→ YOUR ASSIGNMENT:
Determine how many lines in the entries below hold "Jean". Respond with that number only.

== Segment start ==

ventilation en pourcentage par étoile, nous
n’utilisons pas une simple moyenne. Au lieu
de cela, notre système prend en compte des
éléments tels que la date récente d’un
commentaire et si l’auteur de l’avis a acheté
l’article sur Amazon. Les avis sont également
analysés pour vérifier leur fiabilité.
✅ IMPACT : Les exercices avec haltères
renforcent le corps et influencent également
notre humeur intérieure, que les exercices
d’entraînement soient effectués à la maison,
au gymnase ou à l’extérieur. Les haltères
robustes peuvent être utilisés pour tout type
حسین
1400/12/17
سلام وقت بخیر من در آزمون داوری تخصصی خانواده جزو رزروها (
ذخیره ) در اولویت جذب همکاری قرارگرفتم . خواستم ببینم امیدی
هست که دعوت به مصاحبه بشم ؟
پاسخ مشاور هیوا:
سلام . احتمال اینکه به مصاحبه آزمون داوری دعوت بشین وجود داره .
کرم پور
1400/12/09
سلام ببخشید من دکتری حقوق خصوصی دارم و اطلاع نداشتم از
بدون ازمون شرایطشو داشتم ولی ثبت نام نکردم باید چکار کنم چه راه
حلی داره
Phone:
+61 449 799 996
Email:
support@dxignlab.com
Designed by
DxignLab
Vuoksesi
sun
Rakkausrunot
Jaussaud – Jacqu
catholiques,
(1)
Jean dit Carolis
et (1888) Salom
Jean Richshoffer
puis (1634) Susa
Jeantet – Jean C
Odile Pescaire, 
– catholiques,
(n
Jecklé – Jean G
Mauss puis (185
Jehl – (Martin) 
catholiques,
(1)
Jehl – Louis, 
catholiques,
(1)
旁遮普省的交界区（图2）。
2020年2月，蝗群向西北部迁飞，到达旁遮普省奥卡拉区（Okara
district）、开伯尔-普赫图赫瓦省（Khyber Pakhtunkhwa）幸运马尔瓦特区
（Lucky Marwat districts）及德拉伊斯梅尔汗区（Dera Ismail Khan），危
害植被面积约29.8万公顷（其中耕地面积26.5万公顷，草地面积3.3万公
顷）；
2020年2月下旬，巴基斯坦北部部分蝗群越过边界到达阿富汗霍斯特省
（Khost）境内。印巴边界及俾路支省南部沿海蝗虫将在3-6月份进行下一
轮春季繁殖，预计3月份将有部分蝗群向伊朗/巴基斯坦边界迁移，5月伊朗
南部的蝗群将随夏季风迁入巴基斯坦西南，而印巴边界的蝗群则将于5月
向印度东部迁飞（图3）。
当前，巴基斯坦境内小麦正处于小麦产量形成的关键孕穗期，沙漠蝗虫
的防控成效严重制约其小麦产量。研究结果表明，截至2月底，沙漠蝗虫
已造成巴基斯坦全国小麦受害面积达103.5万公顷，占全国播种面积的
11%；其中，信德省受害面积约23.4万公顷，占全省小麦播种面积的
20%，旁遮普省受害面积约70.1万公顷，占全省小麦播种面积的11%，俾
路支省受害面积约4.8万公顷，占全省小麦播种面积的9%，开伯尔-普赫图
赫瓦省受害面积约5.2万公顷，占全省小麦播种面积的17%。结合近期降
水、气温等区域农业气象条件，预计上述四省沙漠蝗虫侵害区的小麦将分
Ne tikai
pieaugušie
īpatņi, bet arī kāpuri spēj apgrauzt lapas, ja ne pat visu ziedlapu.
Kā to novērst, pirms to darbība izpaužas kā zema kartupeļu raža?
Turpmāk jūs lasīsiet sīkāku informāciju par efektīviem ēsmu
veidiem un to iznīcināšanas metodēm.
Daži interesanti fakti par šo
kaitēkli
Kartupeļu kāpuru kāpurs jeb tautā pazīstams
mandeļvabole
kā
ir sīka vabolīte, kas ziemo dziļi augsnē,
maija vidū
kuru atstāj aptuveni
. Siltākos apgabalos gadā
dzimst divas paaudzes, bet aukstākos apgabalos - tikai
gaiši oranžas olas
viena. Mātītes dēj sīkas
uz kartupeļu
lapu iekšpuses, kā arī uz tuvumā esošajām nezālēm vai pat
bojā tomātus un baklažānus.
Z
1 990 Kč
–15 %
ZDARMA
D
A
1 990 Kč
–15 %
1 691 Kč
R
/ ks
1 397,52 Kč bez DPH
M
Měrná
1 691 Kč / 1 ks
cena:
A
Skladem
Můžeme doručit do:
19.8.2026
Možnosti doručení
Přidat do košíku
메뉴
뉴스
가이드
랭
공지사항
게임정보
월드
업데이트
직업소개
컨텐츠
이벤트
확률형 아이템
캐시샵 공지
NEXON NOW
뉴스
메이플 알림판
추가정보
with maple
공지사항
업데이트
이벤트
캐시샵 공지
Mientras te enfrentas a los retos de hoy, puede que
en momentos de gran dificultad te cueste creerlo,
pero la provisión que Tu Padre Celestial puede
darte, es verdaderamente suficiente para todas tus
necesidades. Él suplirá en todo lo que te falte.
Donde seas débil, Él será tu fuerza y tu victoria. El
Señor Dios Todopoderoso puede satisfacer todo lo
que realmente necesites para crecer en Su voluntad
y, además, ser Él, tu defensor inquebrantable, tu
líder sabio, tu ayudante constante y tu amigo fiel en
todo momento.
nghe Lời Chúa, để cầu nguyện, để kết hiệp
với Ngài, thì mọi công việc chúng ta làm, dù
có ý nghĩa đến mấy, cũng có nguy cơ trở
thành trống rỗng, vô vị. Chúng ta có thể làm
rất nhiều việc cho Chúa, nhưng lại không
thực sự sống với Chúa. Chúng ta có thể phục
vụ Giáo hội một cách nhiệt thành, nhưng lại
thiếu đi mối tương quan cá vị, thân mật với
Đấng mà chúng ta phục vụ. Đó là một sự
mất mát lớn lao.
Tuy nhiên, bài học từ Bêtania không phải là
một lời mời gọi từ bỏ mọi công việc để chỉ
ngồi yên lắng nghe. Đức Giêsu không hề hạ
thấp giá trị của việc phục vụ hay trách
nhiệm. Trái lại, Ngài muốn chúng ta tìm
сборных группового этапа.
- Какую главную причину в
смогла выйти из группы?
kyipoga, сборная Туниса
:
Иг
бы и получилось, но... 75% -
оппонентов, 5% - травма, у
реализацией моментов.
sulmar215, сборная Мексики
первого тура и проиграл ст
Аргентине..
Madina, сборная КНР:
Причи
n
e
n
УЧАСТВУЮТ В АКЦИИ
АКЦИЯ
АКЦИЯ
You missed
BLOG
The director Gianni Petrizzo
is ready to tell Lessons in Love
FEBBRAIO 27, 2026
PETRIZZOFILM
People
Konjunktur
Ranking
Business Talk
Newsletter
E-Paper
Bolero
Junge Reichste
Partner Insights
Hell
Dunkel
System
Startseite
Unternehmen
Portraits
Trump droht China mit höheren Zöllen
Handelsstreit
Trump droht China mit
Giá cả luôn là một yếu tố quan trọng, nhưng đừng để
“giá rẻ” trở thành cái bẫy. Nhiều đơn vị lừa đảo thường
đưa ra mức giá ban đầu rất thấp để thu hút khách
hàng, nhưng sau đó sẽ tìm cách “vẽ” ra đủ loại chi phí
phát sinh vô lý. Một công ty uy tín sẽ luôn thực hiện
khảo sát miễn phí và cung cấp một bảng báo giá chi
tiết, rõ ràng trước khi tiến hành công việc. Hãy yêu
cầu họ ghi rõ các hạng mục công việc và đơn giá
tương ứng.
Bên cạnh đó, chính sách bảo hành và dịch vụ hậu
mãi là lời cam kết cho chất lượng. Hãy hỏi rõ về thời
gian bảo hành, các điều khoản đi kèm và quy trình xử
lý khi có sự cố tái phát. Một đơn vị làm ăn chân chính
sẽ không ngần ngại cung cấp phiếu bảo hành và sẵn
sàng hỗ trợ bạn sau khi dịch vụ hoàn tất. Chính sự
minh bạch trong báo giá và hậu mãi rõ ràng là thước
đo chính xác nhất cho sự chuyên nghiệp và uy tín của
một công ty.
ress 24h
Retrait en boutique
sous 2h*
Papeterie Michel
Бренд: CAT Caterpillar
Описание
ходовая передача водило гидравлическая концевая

== Segment end ==

→ FINAL ANSWER:
4